After debuting in the WWE in July 2006 and having a rather forgettable stint with Sylvester Terkay, Burke made some noise when he jumped over to ECW and become a part of "The New Breed," which had a notable feud with the ECW Originals.
Burke became a staple of sorts on ECW as part of The New Breed, but once that group disbanded, his WWE career began slowly falling apart.
He would become the No. 1 contender for CM Punk's ECW Championship in July 2007, but other than that, he didn't do much.
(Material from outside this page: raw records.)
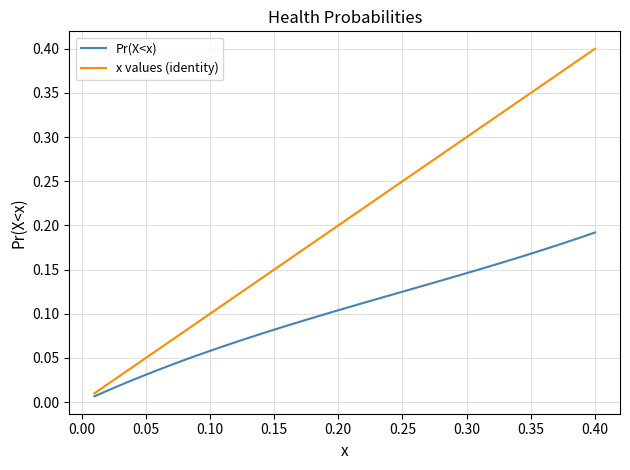

Rank the series by their maximum value, from lowest to highest.

Pr(X<x), x values (identity)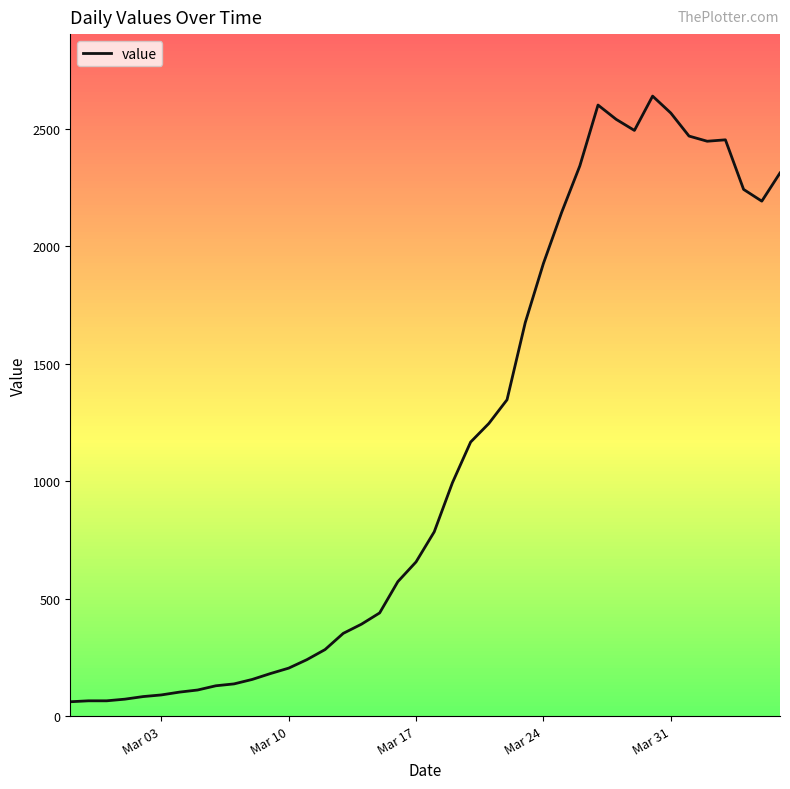

What is the smallest value displayed?

61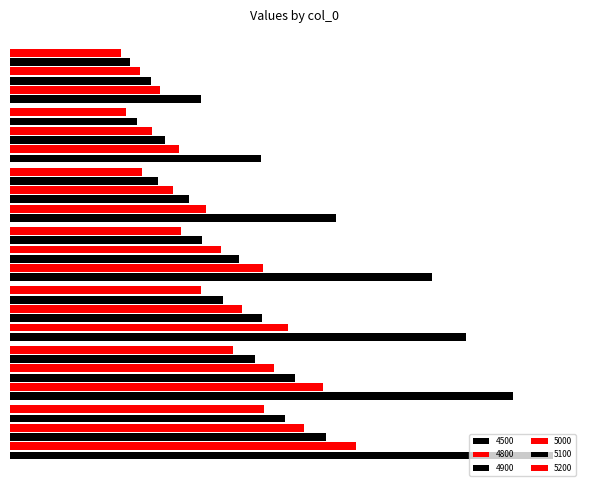

At which category is the sum across all series the highest?

6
His storylines/feuds were few and far between, and shortly after WrestleMania 24, he wrestled his last match on WWE TV.
That wasn't Burke's last match in a WWE ring, though.
Prior to his release in November 2008, Burke wrestled a number of dark matches with his new "Black Pope" gimmick, which obviously never made it to TV.
Of course, Burke went on to debut in TNA in 2009 under the "Black Pope" gimmick (as "D'Angelo Dinero") where he would quickly make noise for the No. 2 wrestling promotion in the world.
In hindsight, it's very disappointing that the WWE let Burke go before he could get a legitimate opportunity to break out outside of ECW.
Burke was a big part of ECW during his tenure there, but the WWE seemed to give up on him once he was moved to SmackDown and missed a big opportunity by failing to utilize his "Black Pope" gimmick.
No one will ever know how far Burke could have gone in the WWE, but after some early success in the company, I'm surprised that the company didn't give him a little more time to grow beyond that show.
Although Burke isn't exactly main-eventing in TNA, I still maintain that he could have been a crucial part of the SmackDown brand beyond 2008.
The WWE called him "Scotty Goldman," but you know him as Colt Cabana.
Cabana signed with the WWE in April 2007, and in August 2008, he made his TV debut under the Goldman name.
That's about as far as his WWE career would go.
After appearing on SmackDown less than a handful of times, Goldman found himself off of TV altogether for more than five months, and when he finally returned, he wrestled just two matches, lost them both and then got released.
The poor use of Cabana as "Scotty Goldman" was perhaps the biggest waste of talent in recent WWE history.
Cabana has developed a reputation on the independent scene as one of the most well-rounded wrestlers in the country, a guy with some great in-ring skills, loads of charisma and a great sense of humor.
But the WWE failed to utilize any of Cabana's strengths, instead almost immediately putting him into a role as a jobber.
As a result, Cabana had one of the most forgettable WWE runs of all-time, and the WWE completely screwed over one of the best talents in the business.
What a waste.
Cabana could have made huge contributions to the WWE, but from the moment he stepped into a WWE ring as Scotty Goldman, he was set up to fail.